_RECORD SET_:

•••••

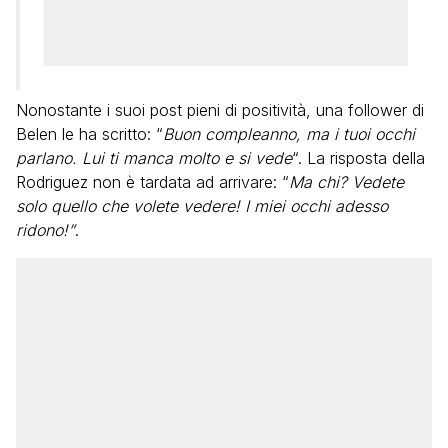
Nonostante i suoi post pieni di positività, una follower di
Belen le ha scritto: “
Buon compleanno, ma i tuoi occhi
parlano. Lui ti manca molto e si vede
“. La risposta della
Rodriguez non è tardata ad arrivare: “
Ma chi? Vedete
solo quello che volete vedere! I miei occhi adesso
ridono!”
.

•••••

Give back every record exactly, dropping its pictures.

_TASK OUTPUT_:
Nonostante i suoi post pieni di positività, una follower di
Belen le ha scritto: “
Buon compleanno, ma i tuoi occhi
parlano. Lui ti manca molto e si vede
“. La risposta della
Rodriguez non è tardata ad arrivare: “
Ma chi? Vedete
solo quello che volete vedere! I miei occhi adesso
ridono!”
.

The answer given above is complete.